Yayoi Kusama, may not be as established in the art pantheon as earlier artist biography subjects Vincent, Pablo and Rembrandt, but she’s a phenomenon with a massive social media following, and queues round the block for her multimedia exhibitions. 

Thai/Italian Elisa Macellari’s biographical Papaya Salad explored her roots across East and West, making Kusama an inspired choice for a follow-up. Yayoi Kusama, a one-woman cultural exchange, arrived in America the decade after war with her native Japan. Macellari captures young Yayoi, as a bohemian hipster hustler, with the chutzpah to win her place in New York City’s white male art scene. 

The book’s poignant and powerful opening, introduces the mental health issues that defined Kusama’s life, and drove her work. Macellari has Yayoi, and the reader, so immersed in a sea of lavender, and folkloric musings, that when the massed blossoms address her, it seems perfectly natural. Yayoi’s stream of consciousness drifting through Japanese games and stories (a crane carrying a turtle aloft) neatly foreshadow her duality of soaring artistic ambition constrained by poor mental health. Her dawning awareness of something wrong, is mirrored in ever-so-gently disorienting visuals. It’s an ambitious scene, elegantly realised. Macelleri weaves the mental health element through Kusama’s story and artwork, towards a transcendent, and satisfyingly symmetrical conclusion. 

Macelleri gives equal attention to external events: the rigid traditions of Japan; New York, as dream and impoverished reality; gatecrashing the Venice Biennale; and, most beautifully, her platonic romance with complementary misfit Joseph Cornell. Each scene is vividly brought to life with narrative and visual details such as prising up her futon to hide her art from her disapproving mother. She sews Yen notes into the hems of her kimonos, burns her drawings before leaving for America, and survives there on scavenged fish-heads.

Macellari’s clean lines and flat colours evoke the Japanese ukiyo-e woodcuts exemplified by Hokusai’s iconic wave. It’s most explicit in the swaying rivers and supple trees of her rural upbringing, and the moment she finds her father in flagrante. A rendering as historic erotica creates both disorientation, and distance. Urban landscapes are similarly convincing, and famous faces like Warhol and Dalí, unmistakable. An elegant sequence compares and contrasts the settings of Kusama in lush Japan and her inspiration Georgia O’Keeffe in arid New Mexico. Macellari deftly uses scale, page-design, spreads and bleeds to pull us into Kusama’s subjectivity.

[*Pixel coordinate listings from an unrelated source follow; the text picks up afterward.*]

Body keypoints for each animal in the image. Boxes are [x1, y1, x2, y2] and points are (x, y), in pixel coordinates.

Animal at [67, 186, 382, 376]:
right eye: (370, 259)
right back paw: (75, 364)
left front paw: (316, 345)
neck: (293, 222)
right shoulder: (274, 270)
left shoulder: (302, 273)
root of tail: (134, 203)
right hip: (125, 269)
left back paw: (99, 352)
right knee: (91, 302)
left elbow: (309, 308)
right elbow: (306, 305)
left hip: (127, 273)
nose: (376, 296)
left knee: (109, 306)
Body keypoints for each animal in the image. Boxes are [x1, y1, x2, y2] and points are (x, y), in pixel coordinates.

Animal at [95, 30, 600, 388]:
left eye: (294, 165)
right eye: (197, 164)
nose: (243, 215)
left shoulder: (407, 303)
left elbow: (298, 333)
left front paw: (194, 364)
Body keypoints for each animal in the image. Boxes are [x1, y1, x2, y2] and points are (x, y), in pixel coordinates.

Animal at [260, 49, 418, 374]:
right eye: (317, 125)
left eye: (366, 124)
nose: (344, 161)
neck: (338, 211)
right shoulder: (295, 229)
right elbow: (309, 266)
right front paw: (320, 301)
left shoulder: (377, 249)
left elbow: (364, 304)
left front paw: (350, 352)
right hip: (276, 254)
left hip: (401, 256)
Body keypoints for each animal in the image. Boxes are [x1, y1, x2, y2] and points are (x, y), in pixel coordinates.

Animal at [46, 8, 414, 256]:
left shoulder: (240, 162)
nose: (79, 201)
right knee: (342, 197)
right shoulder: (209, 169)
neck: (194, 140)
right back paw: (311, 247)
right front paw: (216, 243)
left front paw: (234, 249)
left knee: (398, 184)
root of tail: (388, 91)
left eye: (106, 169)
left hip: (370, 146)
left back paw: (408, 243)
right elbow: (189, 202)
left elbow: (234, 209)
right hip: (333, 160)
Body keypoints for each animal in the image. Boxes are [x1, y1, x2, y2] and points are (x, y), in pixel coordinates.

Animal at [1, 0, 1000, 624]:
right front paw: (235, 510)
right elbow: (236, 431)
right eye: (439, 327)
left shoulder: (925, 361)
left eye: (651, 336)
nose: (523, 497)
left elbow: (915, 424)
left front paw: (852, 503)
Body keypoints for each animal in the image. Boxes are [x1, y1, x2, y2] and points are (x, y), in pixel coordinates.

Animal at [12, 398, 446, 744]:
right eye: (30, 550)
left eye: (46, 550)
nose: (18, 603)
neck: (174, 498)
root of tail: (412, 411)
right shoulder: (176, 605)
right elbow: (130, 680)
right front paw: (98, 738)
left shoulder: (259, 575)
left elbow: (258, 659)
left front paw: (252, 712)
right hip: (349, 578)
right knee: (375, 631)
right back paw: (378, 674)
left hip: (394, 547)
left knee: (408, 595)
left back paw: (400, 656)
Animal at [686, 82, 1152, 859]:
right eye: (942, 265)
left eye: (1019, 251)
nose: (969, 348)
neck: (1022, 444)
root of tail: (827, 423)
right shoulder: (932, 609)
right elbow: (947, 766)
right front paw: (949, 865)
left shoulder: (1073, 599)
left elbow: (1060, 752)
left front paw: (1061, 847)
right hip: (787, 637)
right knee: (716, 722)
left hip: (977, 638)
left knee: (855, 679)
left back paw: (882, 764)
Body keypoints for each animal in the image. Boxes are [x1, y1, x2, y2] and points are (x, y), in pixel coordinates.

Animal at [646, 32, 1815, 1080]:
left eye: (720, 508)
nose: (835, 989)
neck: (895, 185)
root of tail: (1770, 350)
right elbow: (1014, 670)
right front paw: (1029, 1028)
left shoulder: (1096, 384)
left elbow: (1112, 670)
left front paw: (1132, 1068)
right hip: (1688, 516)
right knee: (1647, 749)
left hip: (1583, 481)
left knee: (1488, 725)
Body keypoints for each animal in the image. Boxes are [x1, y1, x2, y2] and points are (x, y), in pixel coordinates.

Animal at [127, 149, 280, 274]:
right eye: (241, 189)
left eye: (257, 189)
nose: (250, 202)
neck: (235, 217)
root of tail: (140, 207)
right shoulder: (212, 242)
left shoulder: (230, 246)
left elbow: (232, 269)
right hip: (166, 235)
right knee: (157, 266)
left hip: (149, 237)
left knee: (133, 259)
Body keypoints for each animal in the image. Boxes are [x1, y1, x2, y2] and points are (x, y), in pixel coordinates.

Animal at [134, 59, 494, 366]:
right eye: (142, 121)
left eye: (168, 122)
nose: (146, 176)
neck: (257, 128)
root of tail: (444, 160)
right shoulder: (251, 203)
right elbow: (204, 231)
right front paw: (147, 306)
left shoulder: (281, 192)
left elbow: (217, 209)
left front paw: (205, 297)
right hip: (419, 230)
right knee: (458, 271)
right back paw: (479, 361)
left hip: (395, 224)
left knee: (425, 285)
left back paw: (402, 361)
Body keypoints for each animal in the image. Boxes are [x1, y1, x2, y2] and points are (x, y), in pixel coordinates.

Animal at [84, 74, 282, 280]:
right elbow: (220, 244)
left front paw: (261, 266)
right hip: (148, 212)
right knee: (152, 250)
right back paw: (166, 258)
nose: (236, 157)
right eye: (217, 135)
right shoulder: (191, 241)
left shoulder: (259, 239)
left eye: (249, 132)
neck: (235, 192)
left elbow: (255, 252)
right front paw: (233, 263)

The restricted palette, and its creative remixing, makes every turn of the page a fresh delight.

Evocation of the subject’s artistic style, done almost subliminally on Rembrandt and Pablo, is a different challenge with Kusama’s highly abstract paintings, filmed performances, and gallery installations. Macellari’s black lines on flat colours mirror her subject’s most iconic paintings. Her stylish takes on Kusama’s performances are considered in cinematic terms, not as shot-for-shot remakes, but reimaginings. Macellari also channels Kusama’s transformations of subject-matter into incongruous media and configurations, so creating Kusama’s imagery afresh in line art, like the sea of soft-stuffed phalluses Yayoi performs amidst (cover image). Similarly, the repetition of Kusama’s recurring polka dot motifs applied in sequential art becomes a new Kusama-inspired work, that transcends imitation. The peak of this is the closing sequence, which creates the experience of a visit to one of Kusama’s Infinity mirrored art installations. We look initially, with Yayoi, into the little window, then enter the installation, and ultimately are absorbed in this ‘infinity’. 

Elisa Macellari delivers a confident, well-rounded biography that brings to life the milestone events in a fascinating life, and vividly draws us into Kusama’s creative and psychological world.